A permanent ban could be shortened to 200 games by arbitrator Frederic Horowitz. In 1992, Steve Howe was banned for life for his seventh suspension of drug and alcohol use, but an arbitrator reduced Howe's suspension to 119 games.

For Rodriguez, this isn't the first time that he's been rumored to use performance-enhancing drugs. Four years ago in 2009, Rodriguez admitted the use of performance-enhancing drugs while playing for the Texas Rangers from 2001-2003. He has denied using them since.

In MLB, first time offenders for performance-enhancing drugs receive a 50-game suspension, second time offenders receive a 100-game suspension, and third time offenders receive a lifetime ban.

Rodriguez would be facing a 100-game ban if MLB commissioner Bud Selig goes by the current punishments for taking performance-enhancing drugs.

However, with Rodriguez's history, the possibility of a ban for life has been speculated for the star third baseman.

Baseball has been weak on suspensions in the past for the use of performance-enhancing drugs, and as result, players are continually pushing the line by taking banned substances. A ban for life would give baseball a bright spot, as the sport needs to take a stance on the biggest scandal in its history, arguably. If MLB players were threatened with the possibility of a ban for life for the use of banned substances, baseball would be sending the right message.

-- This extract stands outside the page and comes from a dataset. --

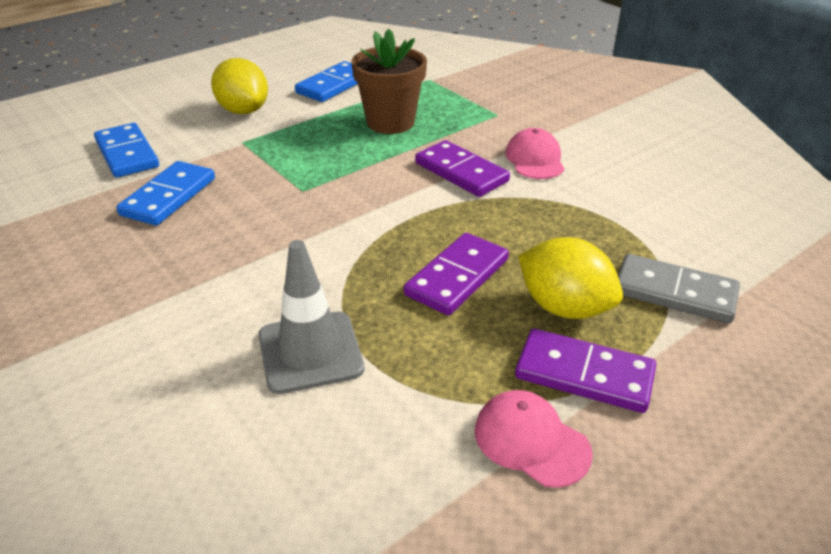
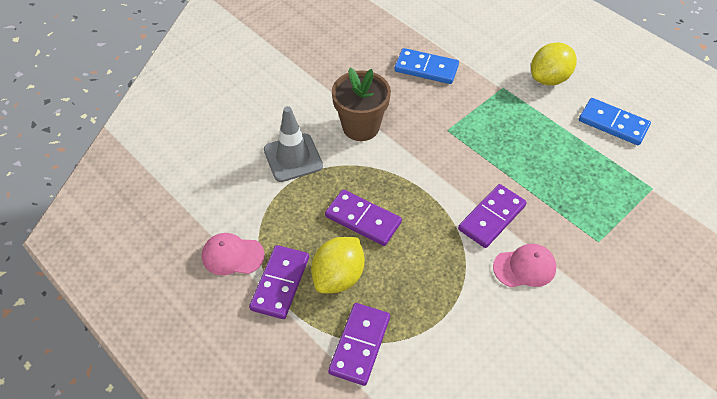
camera: 85 degrees right, 15 degrees up
blue domino [94,123,159,178] -> none
brown flower pot [351,29,427,134] -> brown flower pot moved to [332,68,391,141]
pink cap [475,390,593,488] -> pink cap turned 120 degrees counterclockwise [202,233,265,275]
grey domino [618,254,740,323] -> purple domino [328,303,390,386]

A message that would tell current professional players, college players, and youth baseball players that its not right to cheat, lie and hide from performance-enhancing drugs.

One thing is for sure, Rodriguez will likely be suspended, along with 14 others for their involvements with Biogenesis of America. This means baseball isn't ignoring the use of banned substances at least.

All in all, whether MLB will give Rodriguez a lifetime ban, or a longer suspension, baseball needs to start taking a more difficult approach to clean up America's pastime.